Tatupu was born in Pago Pago, American Samoa, and was a high school football star in Hawaii. His Hawaii high school career rushing record of 3,367 yards stood for 17 years, according to the Hawaii Sports Hall of Fame website.

:rose:
 
World's shortest man, He Pingping, dies in Italy

Tue Mar 16, 8:08 am ET
ROME – The world's shortest man has died in Italy, where he was to take part in a TV show, the program's production company said Tuesday.

He Pingping, of China, who was 2 feet, 5.37 inches (74.6 centimeters) tall, had become a recognized figure across the world, often taking part in shows, photo shoots and other events, Guinness World Records said.

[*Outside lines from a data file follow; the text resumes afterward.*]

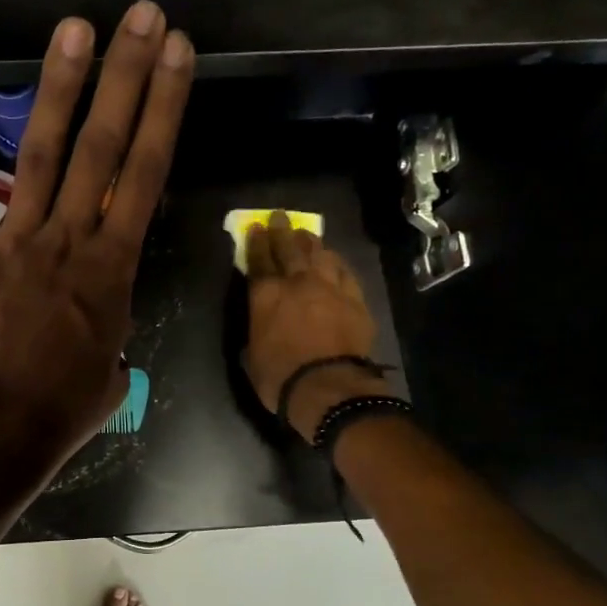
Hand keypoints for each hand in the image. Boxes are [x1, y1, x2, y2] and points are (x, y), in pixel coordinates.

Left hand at [0, 2, 193, 491]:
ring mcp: (16, 242)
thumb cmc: (64, 409)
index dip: (164, 108)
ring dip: (58, 90)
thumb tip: (96, 323)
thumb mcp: (110, 370)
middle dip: (124, 77)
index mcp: (113, 268)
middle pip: (101, 146)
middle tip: (139, 16)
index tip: (177, 54)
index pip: (147, 172)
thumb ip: (108, 330)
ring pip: (41, 156)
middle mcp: (68, 239)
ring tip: (73, 31)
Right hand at [242, 213, 388, 439]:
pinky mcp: (355, 299)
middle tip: (280, 218)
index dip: (256, 242)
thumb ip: (254, 332)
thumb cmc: (280, 377)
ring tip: (307, 235)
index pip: (258, 260)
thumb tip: (258, 326)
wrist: (329, 387)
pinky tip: (334, 259)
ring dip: (311, 243)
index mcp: (265, 295)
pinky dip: (336, 263)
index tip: (256, 228)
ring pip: (320, 255)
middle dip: (283, 231)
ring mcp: (330, 288)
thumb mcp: (251, 356)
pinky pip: (345, 272)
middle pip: (290, 249)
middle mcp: (297, 283)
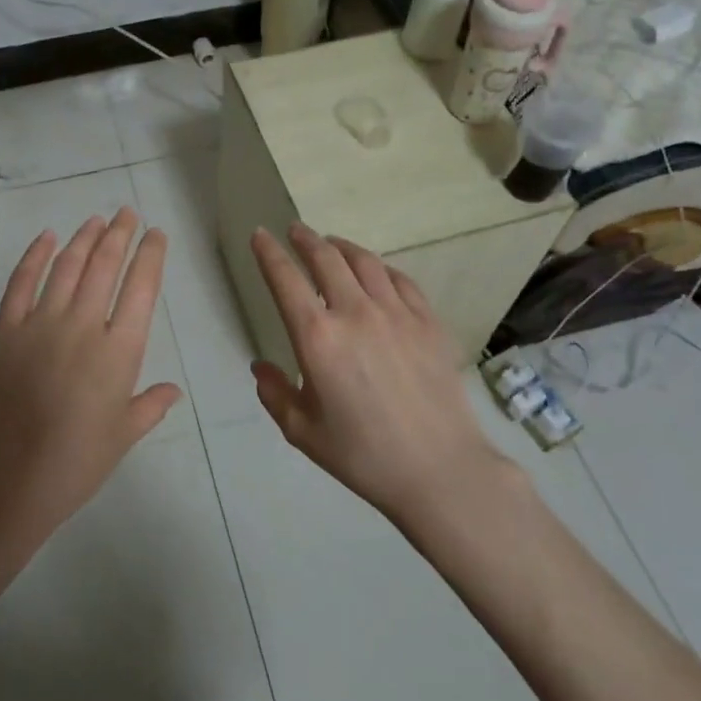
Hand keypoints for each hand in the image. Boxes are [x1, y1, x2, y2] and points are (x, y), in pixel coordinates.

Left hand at [0, 207, 181, 541]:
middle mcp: (83, 325)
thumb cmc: (75, 462)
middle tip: (127, 213)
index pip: (141, 288)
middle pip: (105, 266)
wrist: (7, 478)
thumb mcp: (122, 436)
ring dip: (84, 238)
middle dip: (119, 234)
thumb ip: (150, 406)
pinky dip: (35, 255)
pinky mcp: (6, 329)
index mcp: (119, 351)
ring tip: (96, 219)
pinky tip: (47, 237)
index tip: (156, 234)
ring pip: (67, 266)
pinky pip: (22, 282)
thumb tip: (174, 391)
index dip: (150, 256)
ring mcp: (41, 323)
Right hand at [249, 223, 514, 523]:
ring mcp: (396, 313)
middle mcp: (355, 313)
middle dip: (305, 238)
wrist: (440, 470)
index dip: (268, 252)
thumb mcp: (303, 432)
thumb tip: (261, 367)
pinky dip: (380, 268)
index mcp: (317, 338)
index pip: (285, 279)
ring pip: (364, 261)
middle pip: (325, 258)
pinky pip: (400, 279)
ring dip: (341, 246)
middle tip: (295, 230)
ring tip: (331, 244)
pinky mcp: (428, 321)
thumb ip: (274, 394)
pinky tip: (376, 272)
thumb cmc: (363, 456)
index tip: (260, 234)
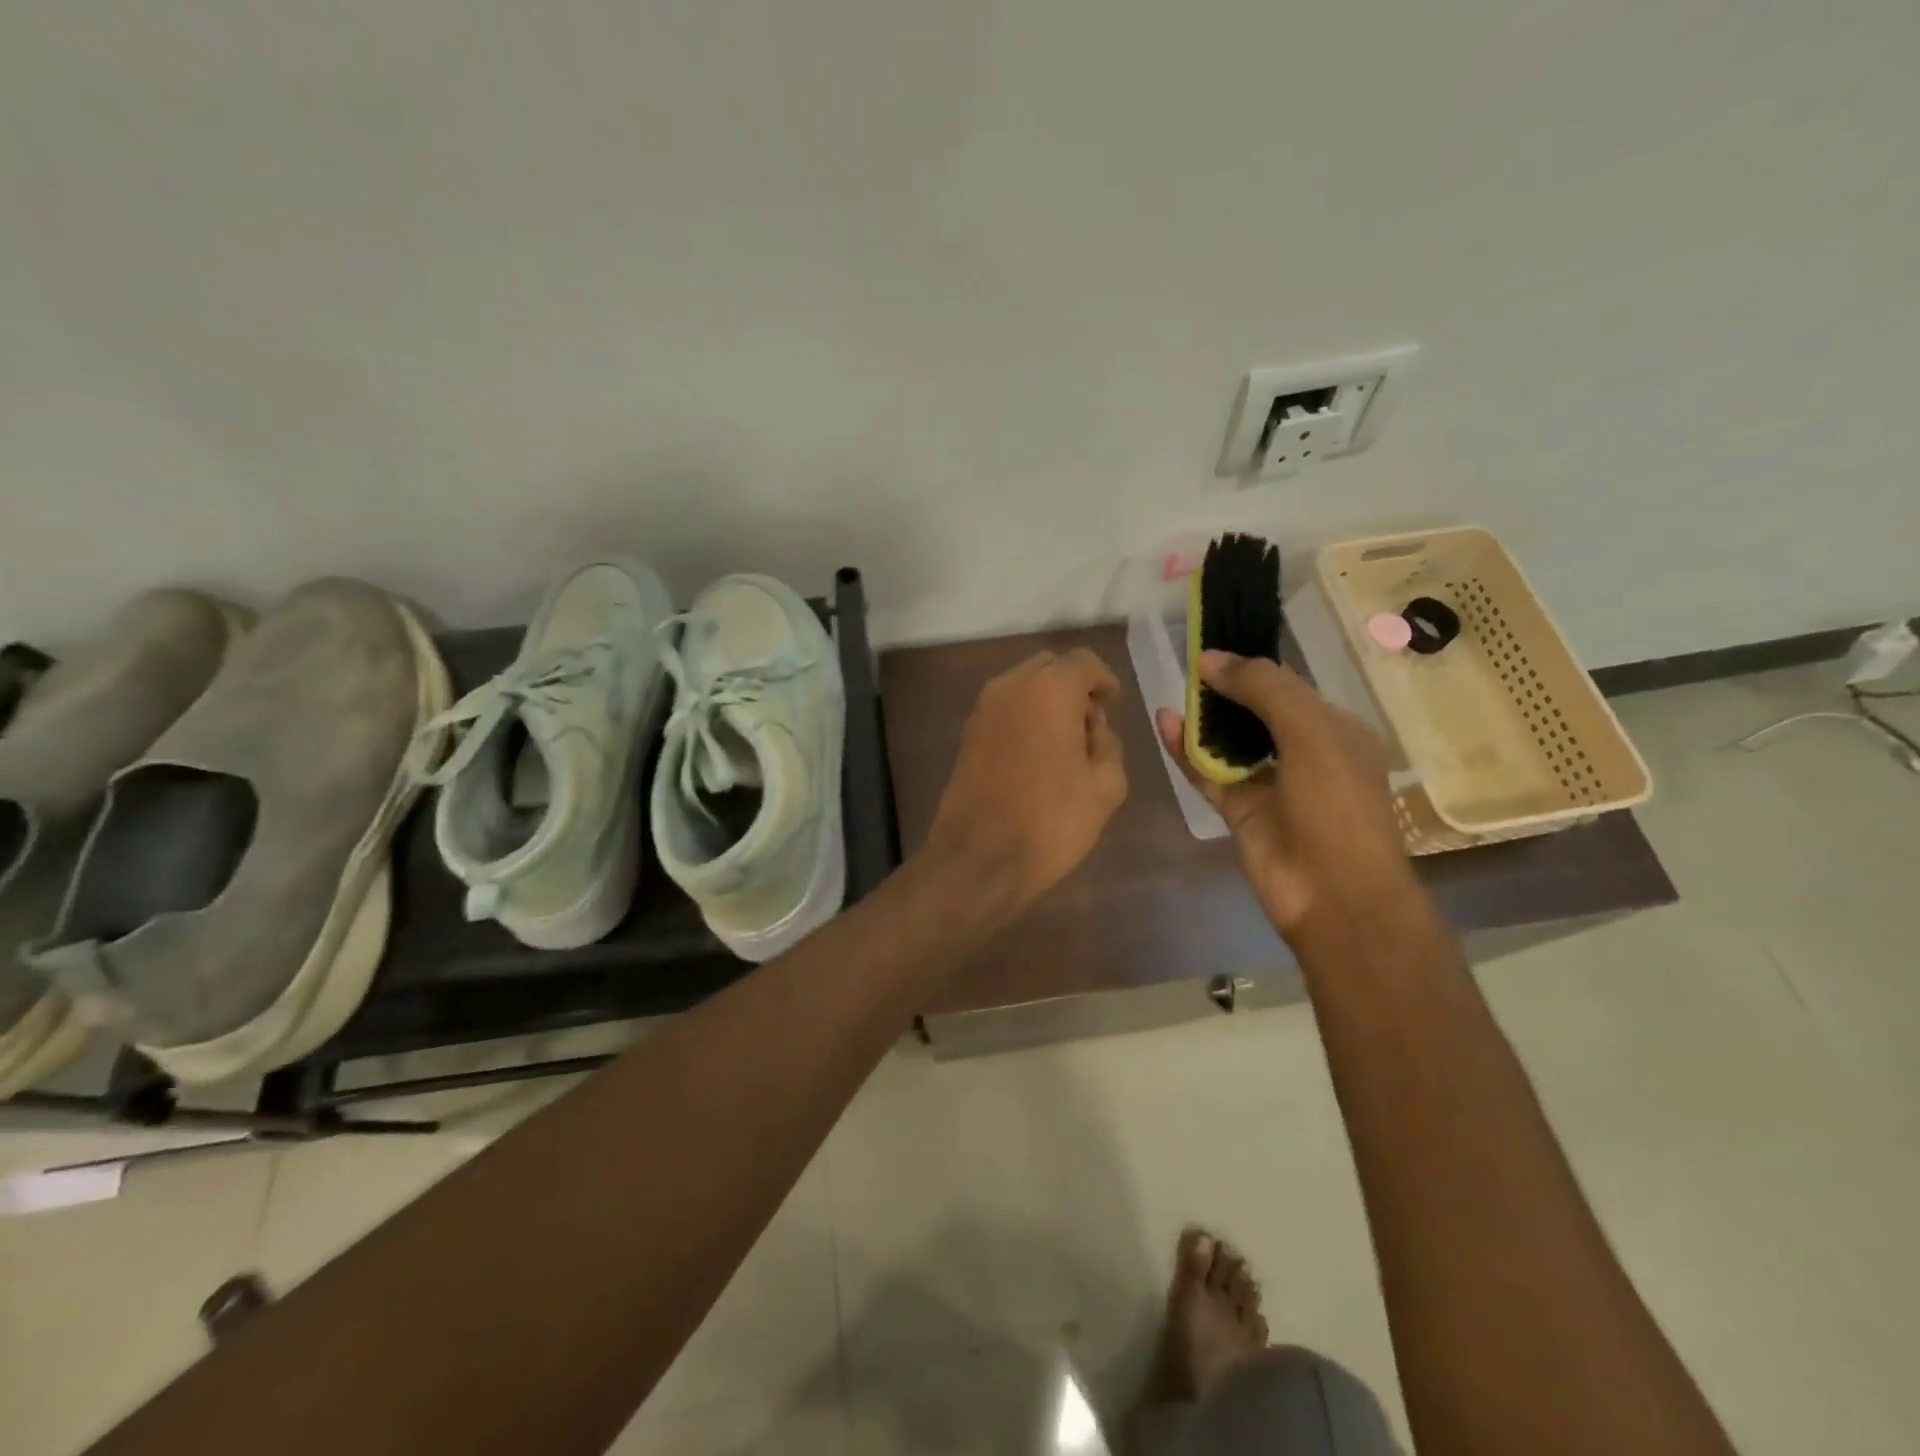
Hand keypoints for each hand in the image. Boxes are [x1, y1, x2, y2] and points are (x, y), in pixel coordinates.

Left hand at [926, 648, 1128, 911]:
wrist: (980, 859)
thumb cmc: (1051, 821)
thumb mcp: (1106, 785)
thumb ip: (1108, 743)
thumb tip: (1092, 726)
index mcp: (1049, 689)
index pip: (1084, 662)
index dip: (1105, 681)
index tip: (1114, 706)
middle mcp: (1010, 686)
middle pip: (1050, 667)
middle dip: (1074, 687)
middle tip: (1091, 724)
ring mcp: (982, 709)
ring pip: (1023, 686)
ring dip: (1047, 702)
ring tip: (1065, 744)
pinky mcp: (967, 734)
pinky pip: (1005, 709)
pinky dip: (1025, 718)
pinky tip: (1038, 755)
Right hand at [1157, 651, 1413, 938]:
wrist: (1334, 894)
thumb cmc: (1336, 804)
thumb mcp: (1311, 732)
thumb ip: (1263, 689)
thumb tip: (1210, 658)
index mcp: (1334, 730)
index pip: (1289, 686)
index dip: (1252, 666)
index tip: (1212, 645)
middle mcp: (1302, 753)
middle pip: (1256, 712)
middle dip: (1224, 689)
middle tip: (1187, 664)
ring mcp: (1268, 784)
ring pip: (1229, 742)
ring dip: (1203, 718)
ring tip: (1174, 689)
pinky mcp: (1239, 811)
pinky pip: (1207, 773)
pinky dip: (1186, 751)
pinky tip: (1164, 724)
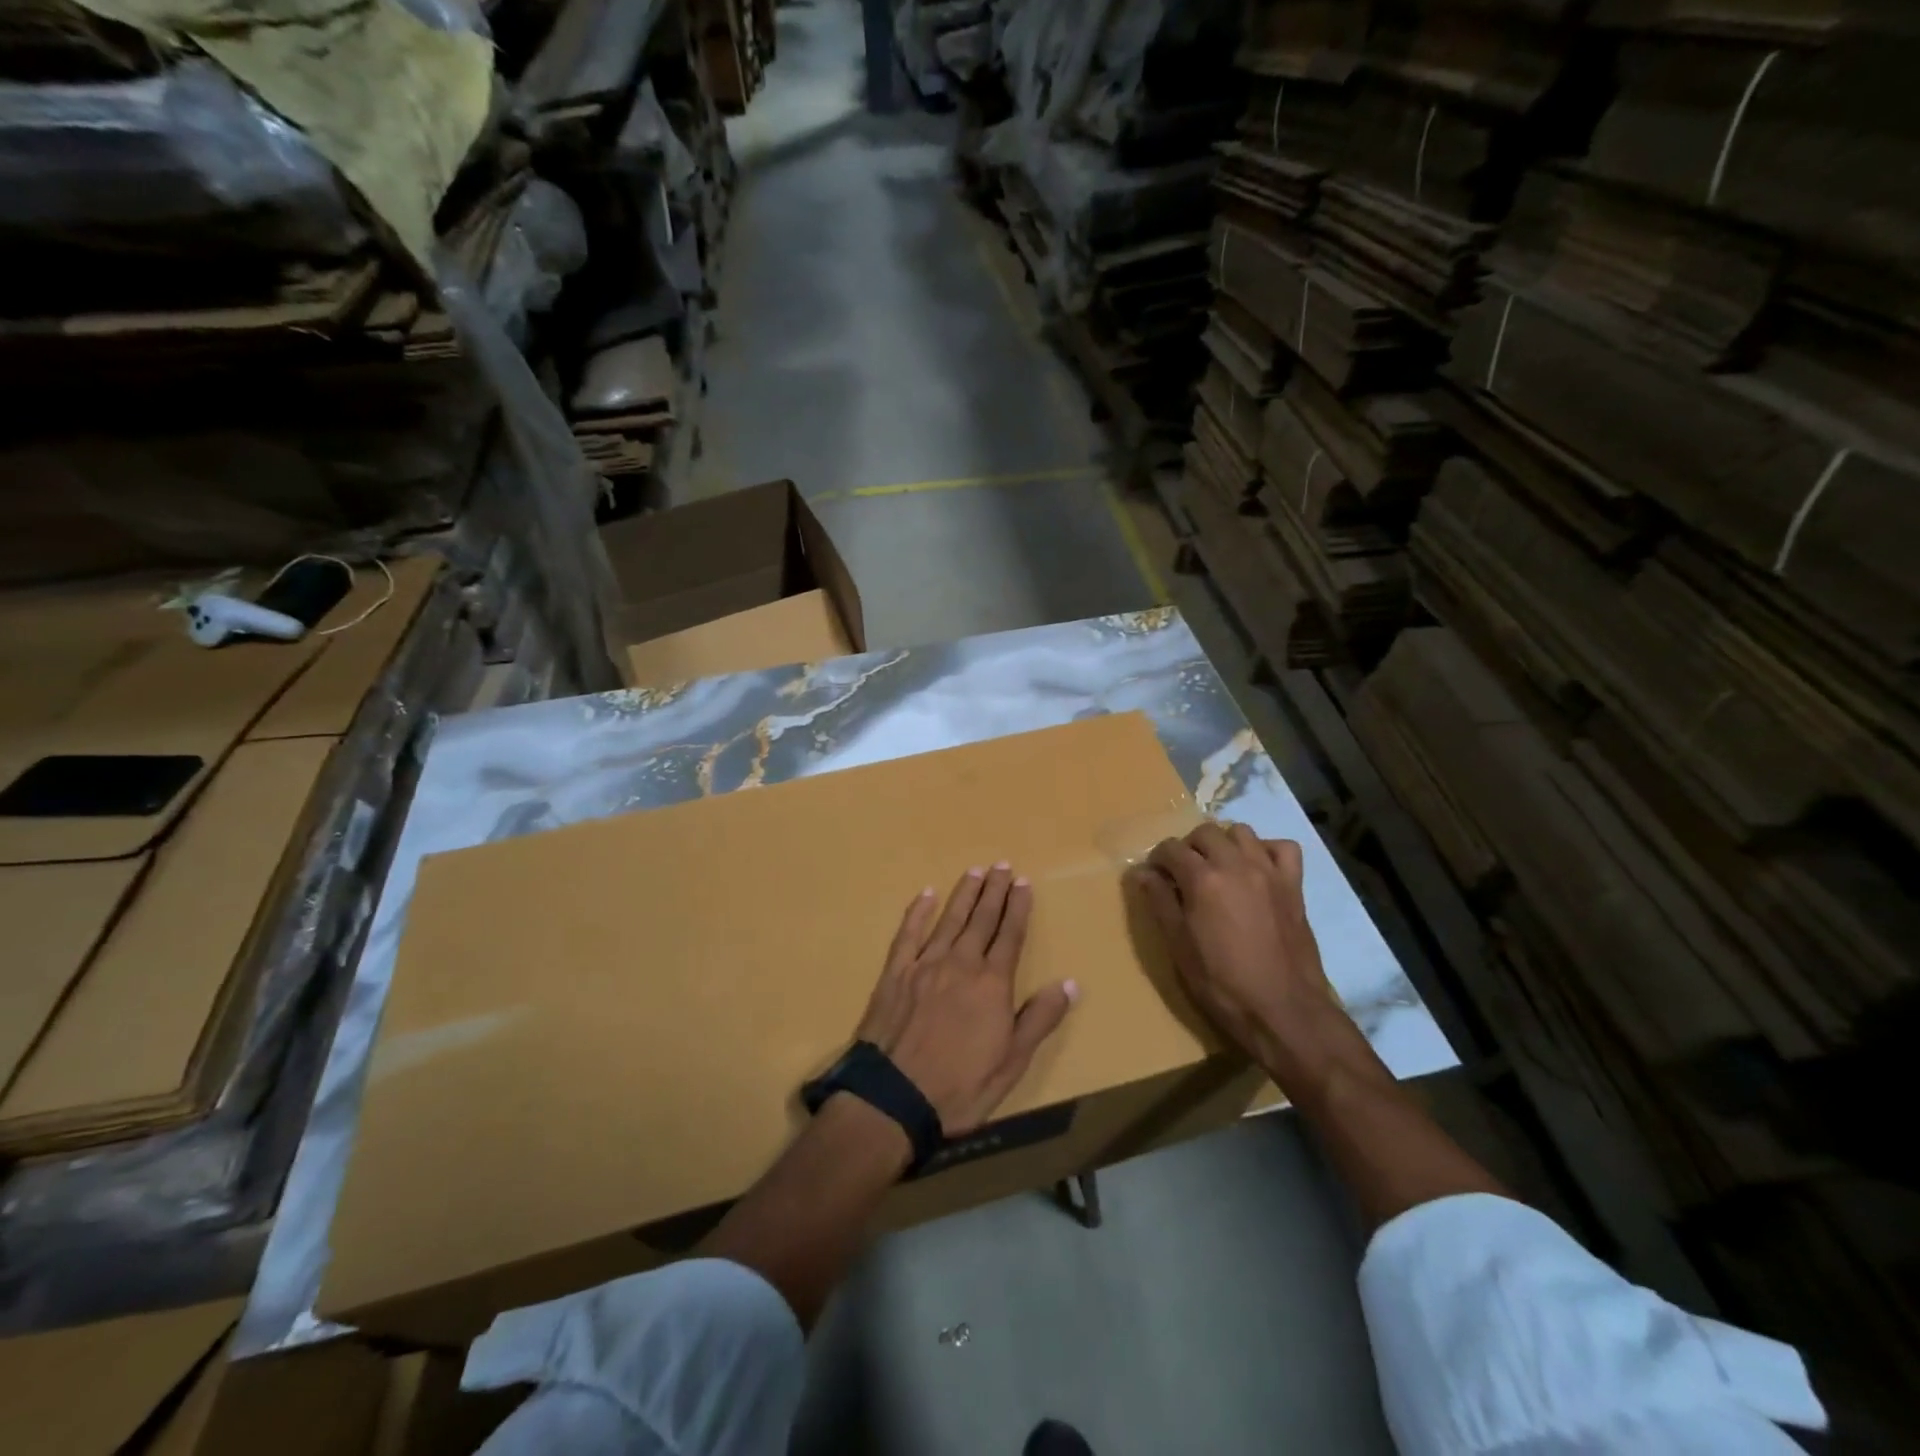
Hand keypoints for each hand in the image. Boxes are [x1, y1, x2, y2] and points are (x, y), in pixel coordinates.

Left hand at [854, 864, 1078, 1133]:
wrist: (894, 1097)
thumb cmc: (960, 1086)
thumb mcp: (1012, 1062)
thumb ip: (1040, 1019)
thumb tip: (1070, 983)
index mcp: (992, 983)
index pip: (1010, 935)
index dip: (1018, 908)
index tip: (1024, 883)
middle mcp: (960, 963)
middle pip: (981, 919)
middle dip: (995, 891)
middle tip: (1003, 865)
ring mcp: (925, 965)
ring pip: (949, 919)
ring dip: (964, 894)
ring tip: (976, 871)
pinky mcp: (895, 973)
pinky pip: (908, 934)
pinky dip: (918, 912)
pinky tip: (926, 894)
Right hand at [1129, 823, 1333, 1065]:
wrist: (1282, 1009)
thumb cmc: (1221, 983)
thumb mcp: (1178, 946)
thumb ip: (1160, 902)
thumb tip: (1142, 873)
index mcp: (1203, 879)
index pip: (1171, 849)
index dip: (1158, 859)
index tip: (1155, 876)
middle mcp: (1235, 864)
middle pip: (1205, 832)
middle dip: (1189, 847)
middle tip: (1184, 873)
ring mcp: (1269, 871)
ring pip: (1242, 832)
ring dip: (1224, 843)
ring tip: (1218, 867)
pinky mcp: (1294, 885)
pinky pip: (1283, 848)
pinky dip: (1267, 850)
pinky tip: (1257, 868)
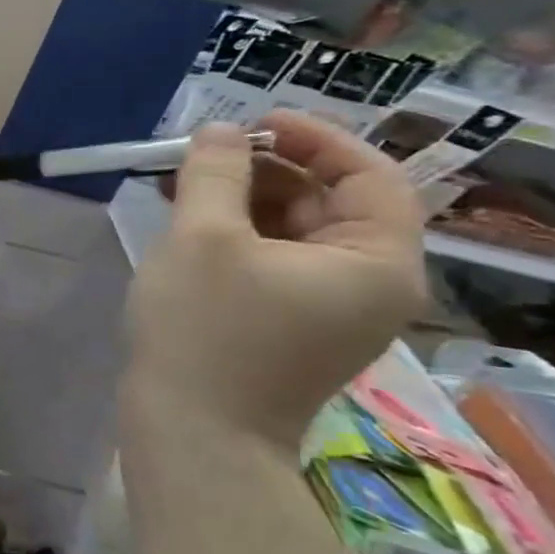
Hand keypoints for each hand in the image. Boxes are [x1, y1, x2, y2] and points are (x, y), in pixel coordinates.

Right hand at [126, 112, 427, 440]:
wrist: (192, 432)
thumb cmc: (204, 329)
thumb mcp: (203, 237)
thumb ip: (216, 173)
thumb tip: (222, 131)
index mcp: (375, 262)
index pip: (368, 176)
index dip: (313, 138)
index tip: (252, 121)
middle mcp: (368, 284)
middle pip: (328, 202)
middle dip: (264, 169)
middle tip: (202, 152)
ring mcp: (328, 309)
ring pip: (293, 231)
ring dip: (241, 199)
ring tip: (180, 182)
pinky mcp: (289, 324)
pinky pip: (273, 260)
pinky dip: (235, 233)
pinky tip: (185, 220)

Craig Glenday, the Guinness World Records editor-in-chief, said He was "an inspiration to anyone considered different or unusual" and "showed us that, despite the challenges we face, we can still make the most out of life."

Guinness World Records said in a press release He was born in 1988 with a form of primordial dwarfism. He was officially measured in March 2008.

He was taken to a hospital March 3 after he fell ill while rehearsing the Italian program "The Record Show," Marco Fernandez de Araoz of Europroduzione said.

After two days, He was transferred to intensive care, where he was found to have a heart condition and high cholesterol, said Fernandez de Araoz. He said the hospital, where he died, has so far given as his cause of death the heart condition.